The implication is not semantic. It changes how we understand the politics. If political capitalism is treated as a new deviation from capitalism proper, then the solution can appear to be a cleaner capitalism: less corruption, more competition, better rules, a restored productive bourgeoisie, perhaps a new developmental state disciplined by public purpose. If political capitalism is an evolved form of monopoly capitalism, the problem runs deeper. The state is not merely captured by bad actors. It is structurally tasked with preserving a regime of accumulation that increasingly depends on protected claims rather than broad-based productive expansion. Reforming corruption does not touch the underlying dependency on asset protection, surplus absorption, and legalized scarcity.

This is also why nostalgia for productive capitalism is politically dangerous. The old productive regime was never innocent. Fordism depended on imperial hierarchy, racialized labor markets, gendered household labor, ecological destruction, military Keynesianism, and oligopolistic planning by private corporations. The point is not to mourn the lost honor of General Motors. The point is to understand how the older monopoly-capitalist formation has mutated. It has become more political, more financial, more assetized, and less capable of presenting its own domination as general progress.
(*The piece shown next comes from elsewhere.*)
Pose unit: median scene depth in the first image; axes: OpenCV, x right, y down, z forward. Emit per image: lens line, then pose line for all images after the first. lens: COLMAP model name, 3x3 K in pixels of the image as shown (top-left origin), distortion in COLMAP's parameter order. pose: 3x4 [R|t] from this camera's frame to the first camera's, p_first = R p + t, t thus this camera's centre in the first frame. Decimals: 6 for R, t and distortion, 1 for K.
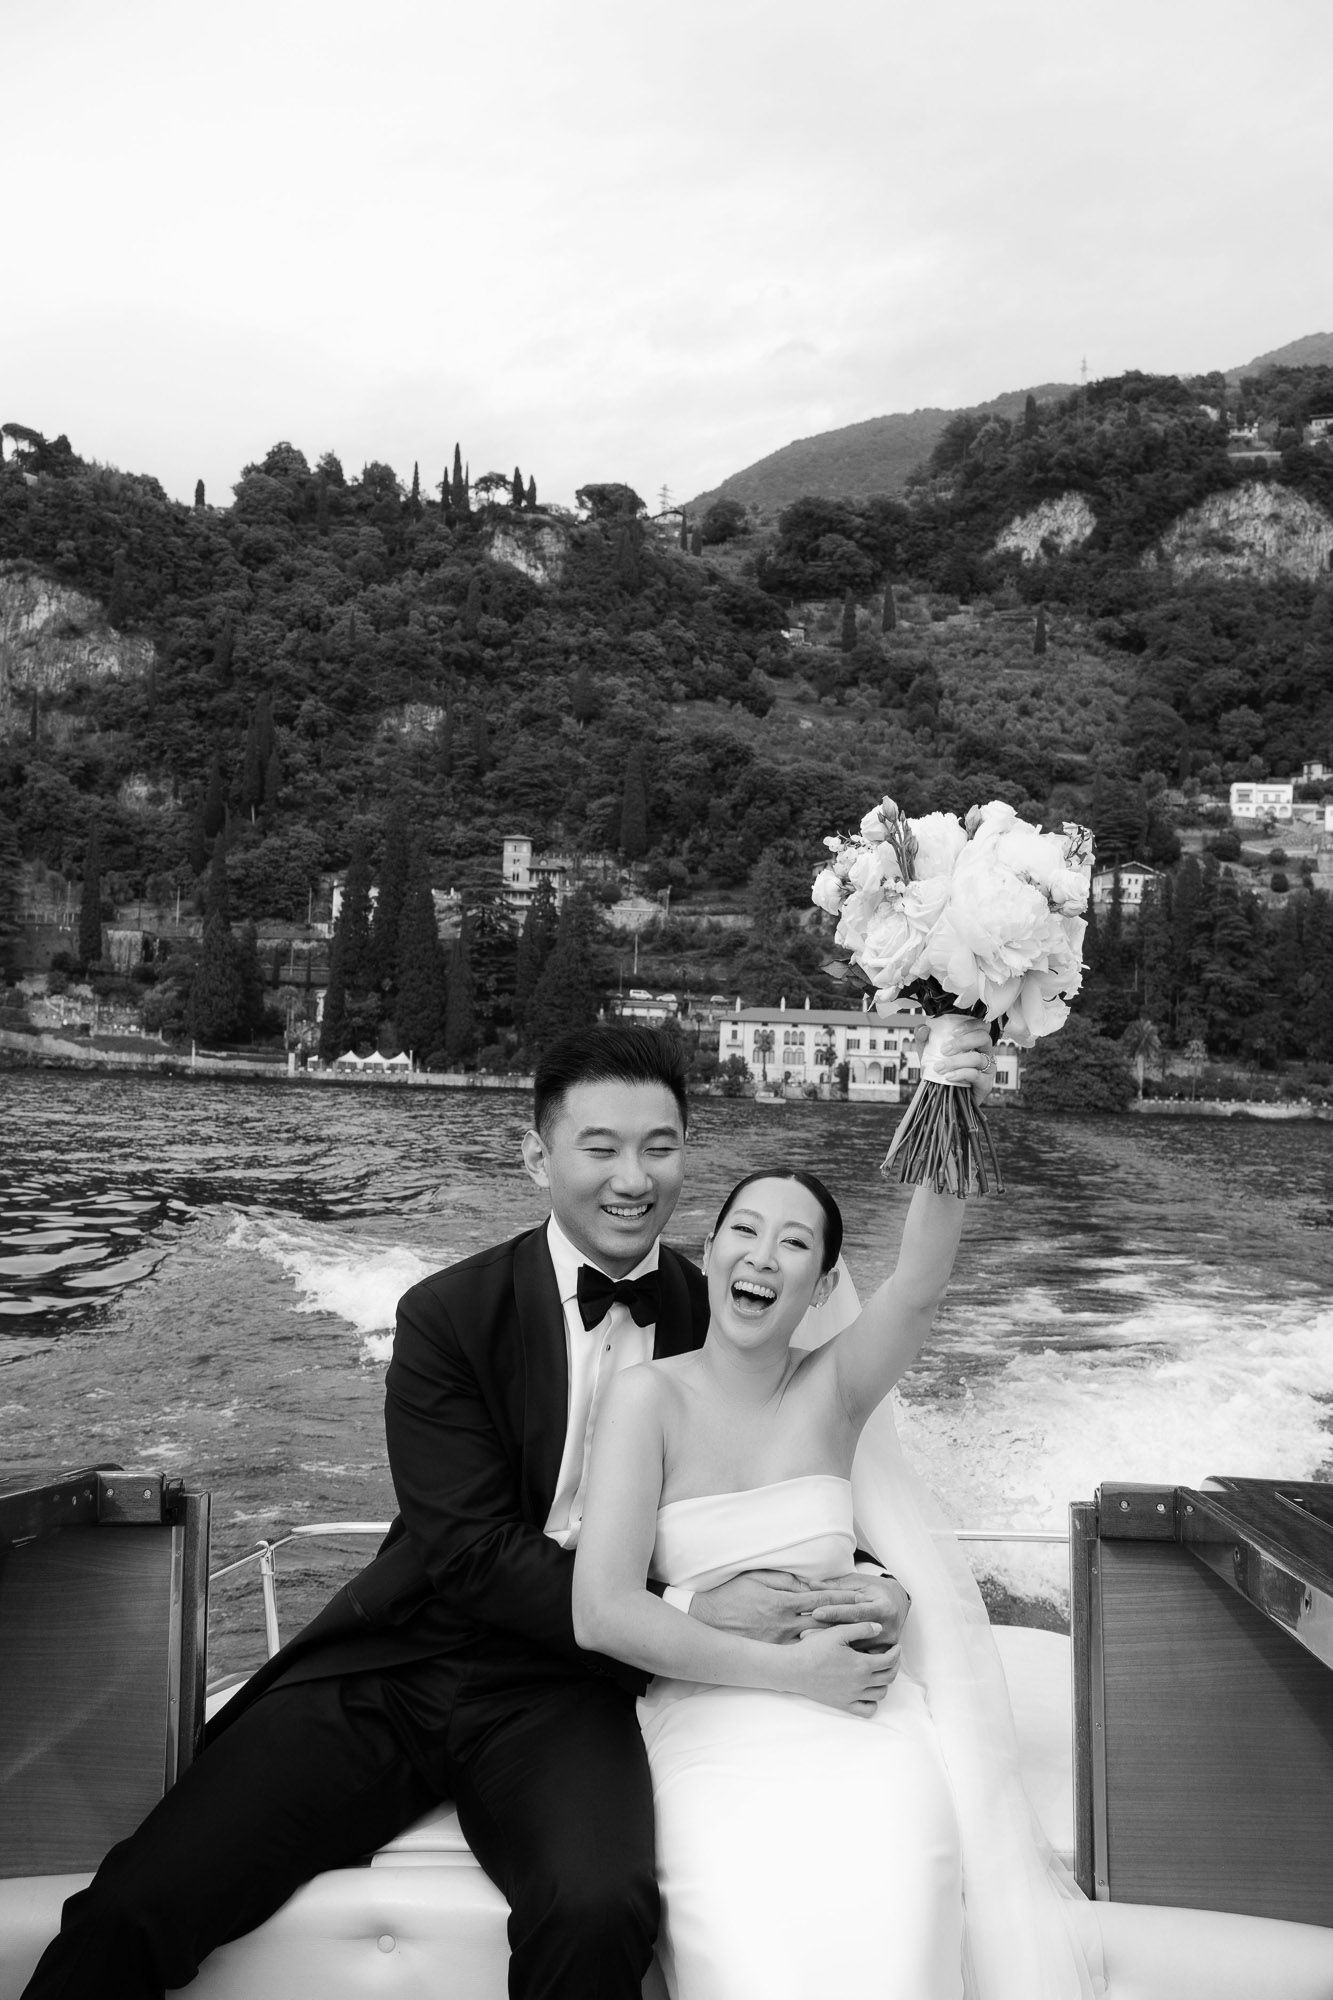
lens RADIAL K [[1999.5, 0, 666.5], [0, 1999.5, 1000.0], [0, 0, 1]] dist [-0.015052, 0.027582]
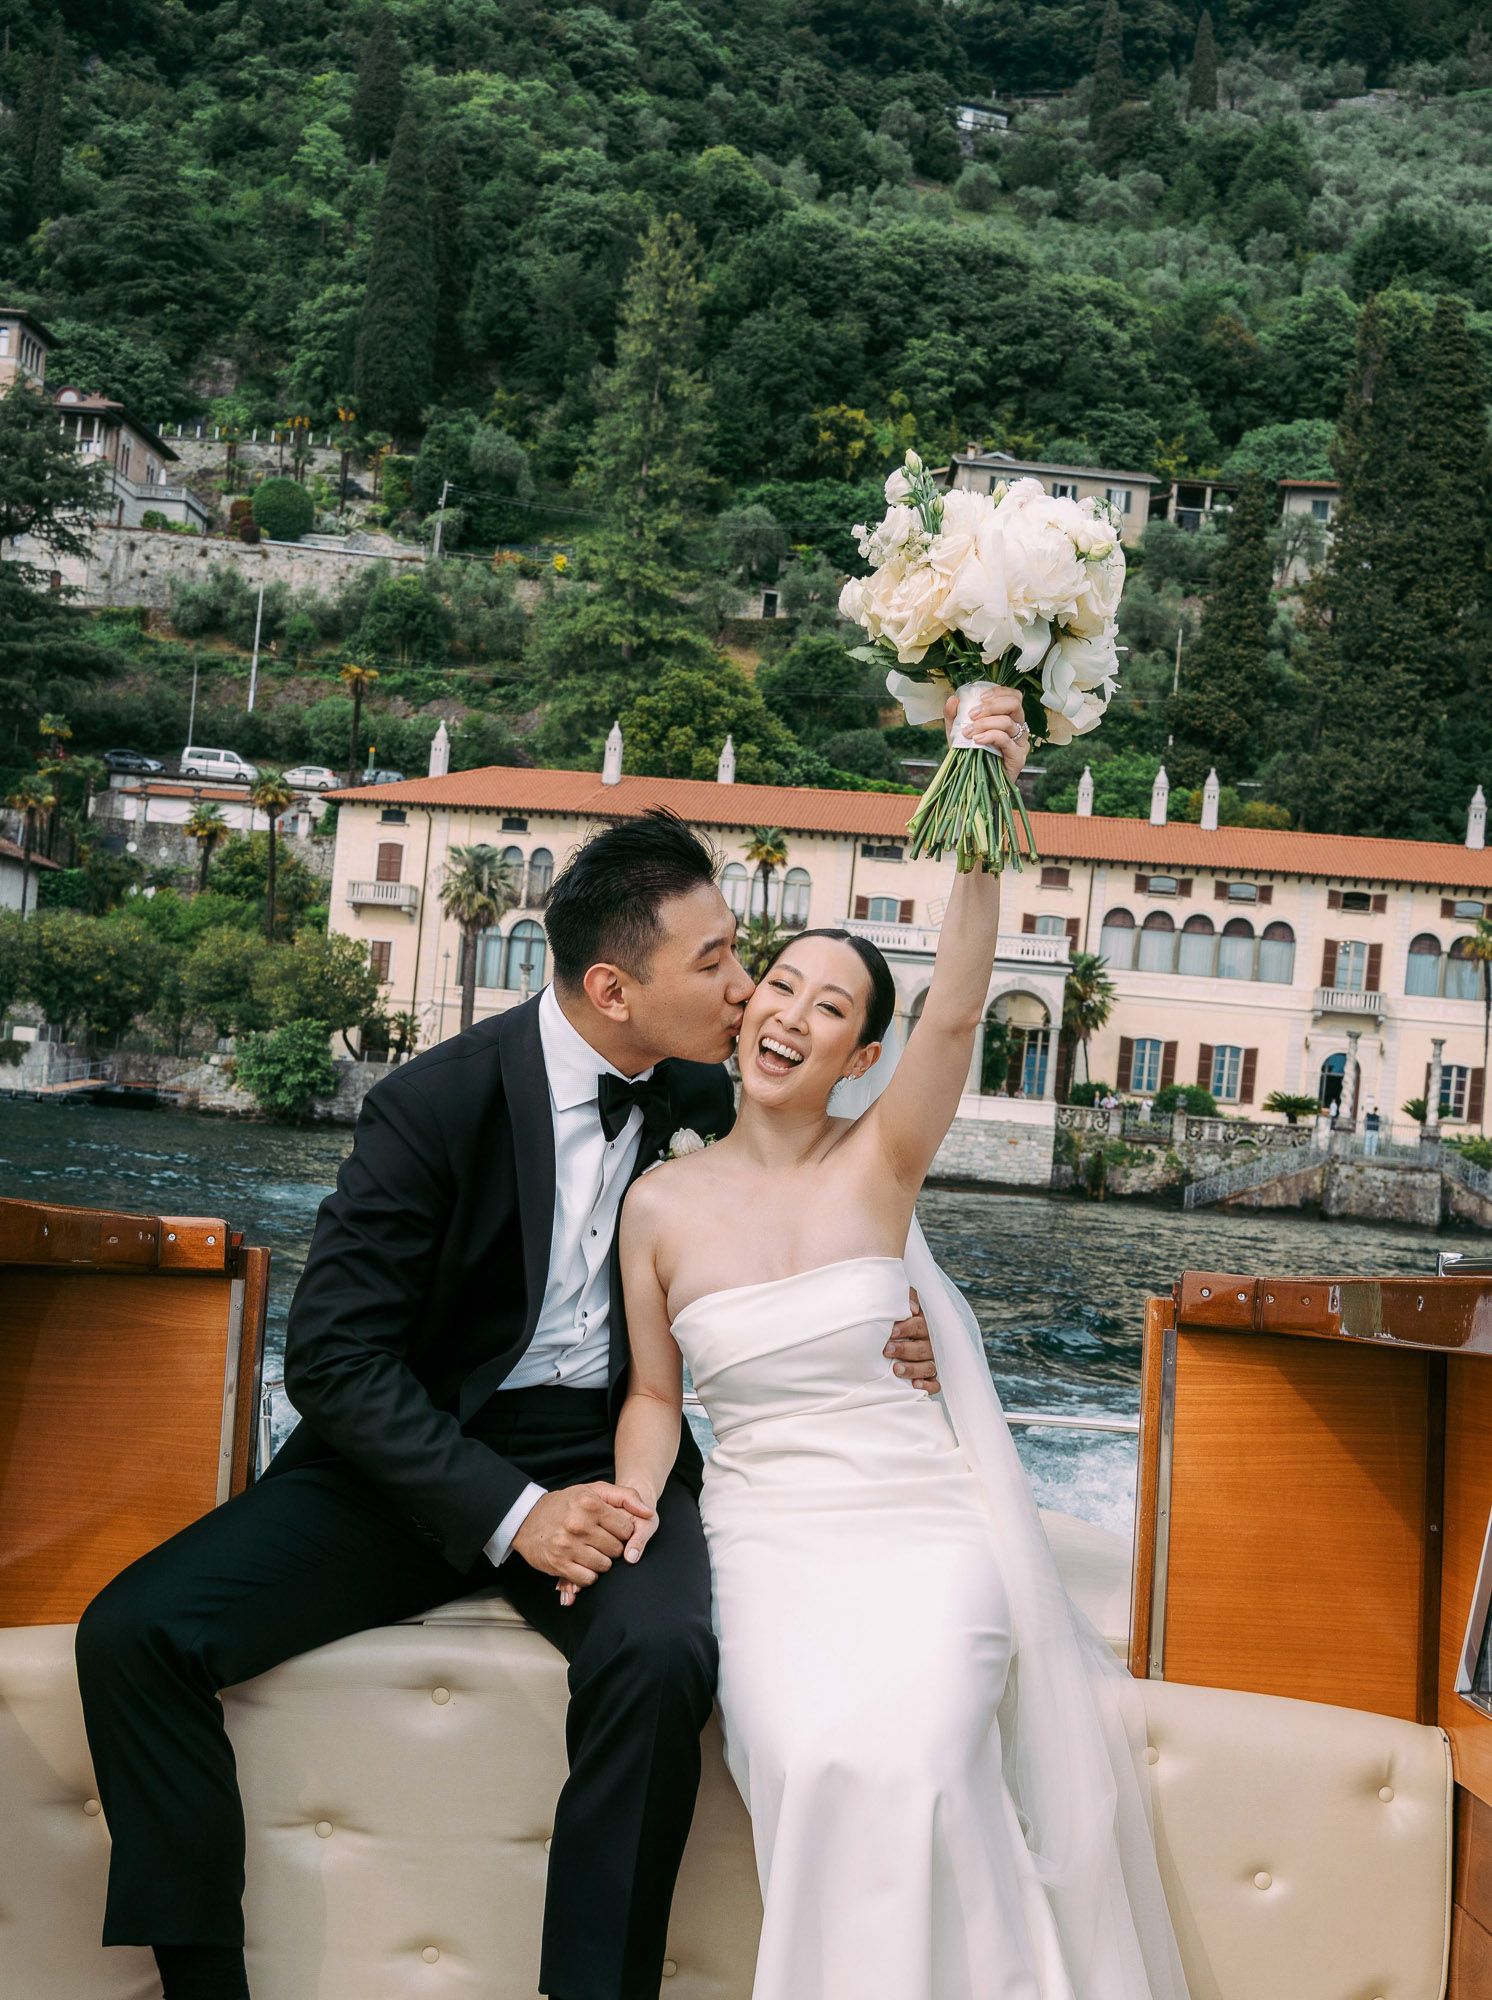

Riley has identified a real tendency: accumulation increasingly runs through political maneuvering rather than productive investment. Baran and Sweezy help us see why this tendency does not require a new name for the whole system. Political capitalism is monopoly capitalism under conditions in which surplus absorption increasingly takes the form of state-backed rents, asset inflation, legal enclosure, and politically organized claims on future income. The rentier is not outside capitalism. He is what monopoly capitalism looks like once the productive alibi begins to rot.

The old question was how monopoly capital absorbs surplus when productive investment is insufficient. The contemporary answer is that it absorbs surplus through platforms, patents, procurement, militarized technology, public-private contracting, financial engineering, and the political defense of asset values. Riley’s political capitalism describes this answer well. But the question remains Baran and Sweezy’s.